JOB:
Output the lines of the records exactly, from the first through the one containing "X156650000Y-104750000D03*". Omit all pictures.

════════════════════

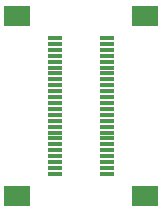
<source format=gbr>
%TF.GenerationSoftware,KiCad,Pcbnew,7.0.2*%
%TF.CreationDate,2023-08-17T13:15:17-07:00*%
%TF.ProjectId,Fpc24Coupler,46706332-3443-46f7-9570-6c65722e6b69,rev?*%
%TF.SameCoordinates,Original*%
%TF.FileFunction,Paste,Top*%
%TF.FilePolarity,Positive*%
%FSLAX46Y46*%
G04 Gerber Fmt 4.6, Leading zero omitted, Abs format (unit mm)*
G04 Created by KiCad (PCBNEW 7.0.2) date 2023-08-17 13:15:17*
%MOMM*%
%LPD*%
G01*
G04 APERTURE LIST*
%ADD10R,1.300000X0.300000*%
%ADD11R,2.200000X1.800000*%
G04 APERTURE END LIST*
D10*
%TO.C,J2*%
X156650000Y-105750000D03*
X156650000Y-105250000D03*
X156650000Y-104750000D03*
X156650000Y-104250000D03*
X156650000Y-103750000D03*
X156650000Y-103250000D03*
X156650000Y-102750000D03*
X156650000Y-102250000D03*
X156650000Y-101750000D03*
X156650000Y-101250000D03*
X156650000Y-100750000D03*
X156650000Y-100250000D03*
X156650000Y-99750000D03*
X156650000Y-99250000D03*
X156650000Y-98750000D03*
X156650000Y-98250000D03*
X156650000Y-97750000D03*
X156650000Y-97250000D03*
X156650000Y-96750000D03*
X156650000Y-96250000D03*
X156650000Y-95750000D03*
X156650000Y-95250000D03*
X156650000Y-94750000D03*
X156650000Y-94250000D03*
D11*
X159900000Y-107650000D03*
X159900000Y-92350000D03*
%TD*%
D10*
%TO.C,J1*%
X152300000Y-94250000D03*
X152300000Y-94750000D03*
X152300000Y-95250000D03*
X152300000Y-95750000D03*
X152300000Y-96250000D03*
X152300000Y-96750000D03*
X152300000Y-97250000D03*
X152300000Y-97750000D03*
X152300000Y-98250000D03*
X152300000Y-98750000D03*
X152300000Y-99250000D03*
X152300000Y-99750000D03*
X152300000Y-100250000D03*
X152300000Y-100750000D03*
X152300000Y-101250000D03*
X152300000Y-101750000D03*
X152300000Y-102250000D03*
X152300000Y-102750000D03*
X152300000Y-103250000D03*
X152300000Y-103750000D03*
X152300000Y-104250000D03*
X152300000Y-104750000D03*
X152300000Y-105250000D03*
X152300000Y-105750000D03*
D11*
X149050000Y-107650000D03*
X149050000Y-92350000D03*
%TD*%
M02*

</source>
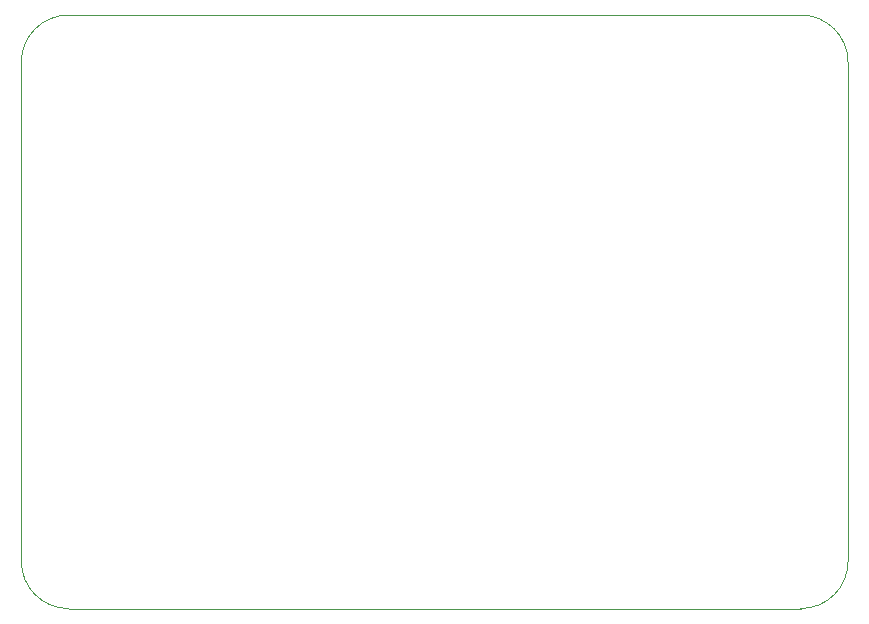
<source format=gbr>
%TF.GenerationSoftware,KiCad,Pcbnew,(6.0.2)*%
%TF.CreationDate,2022-04-08T16:17:17-05:00*%
%TF.ProjectId,Tlapixki-HelloWorld,546c6170-6978-46b6-992d-48656c6c6f57,rev?*%
%TF.SameCoordinates,Original*%
%TF.FileFunction,Profile,NP*%
%FSLAX46Y46*%
G04 Gerber Fmt 4.6, Leading zero omitted, Abs format (unit mm)*
G04 Created by KiCad (PCBNEW (6.0.2)) date 2022-04-08 16:17:17*
%MOMM*%
%LPD*%
G01*
G04 APERTURE LIST*
%TA.AperFunction,Profile*%
%ADD10C,0.100000*%
%TD*%
G04 APERTURE END LIST*
D10*
X127000000Y-101250000D02*
G75*
G03*
X123000000Y-97250000I-4000000J0D01*
G01*
X61000000Y-147500000D02*
X123000000Y-147500000D01*
X57000000Y-143500000D02*
G75*
G03*
X61000000Y-147500000I4000000J0D01*
G01*
X61000000Y-97250000D02*
G75*
G03*
X57000000Y-101250000I0J-4000000D01*
G01*
X123000000Y-147500000D02*
G75*
G03*
X127000000Y-143500000I0J4000000D01*
G01*
X127000000Y-143500000D02*
X127000000Y-101250000D01*
X57000000Y-101250000D02*
X57000000Y-143500000D01*
X123000000Y-97250000D02*
X61000000Y-97250000D01*
M02*

</source>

════════════════════

RESPONSE:
<source format=gbr>
%TF.GenerationSoftware,KiCad,Pcbnew,7.0.2*%
%TF.CreationDate,2023-08-17T13:15:17-07:00*%
%TF.ProjectId,Fpc24Coupler,46706332-3443-46f7-9570-6c65722e6b69,rev?*%
%TF.SameCoordinates,Original*%
%TF.FileFunction,Paste,Top*%
%TF.FilePolarity,Positive*%
%FSLAX46Y46*%
G04 Gerber Fmt 4.6, Leading zero omitted, Abs format (unit mm)*
G04 Created by KiCad (PCBNEW 7.0.2) date 2023-08-17 13:15:17*
%MOMM*%
%LPD*%
G01*
G04 APERTURE LIST*
%ADD10R,1.300000X0.300000*%
%ADD11R,2.200000X1.800000*%
G04 APERTURE END LIST*
D10*
%TO.C,J2*%
X156650000Y-105750000D03*
X156650000Y-105250000D03*
X156650000Y-104750000D03*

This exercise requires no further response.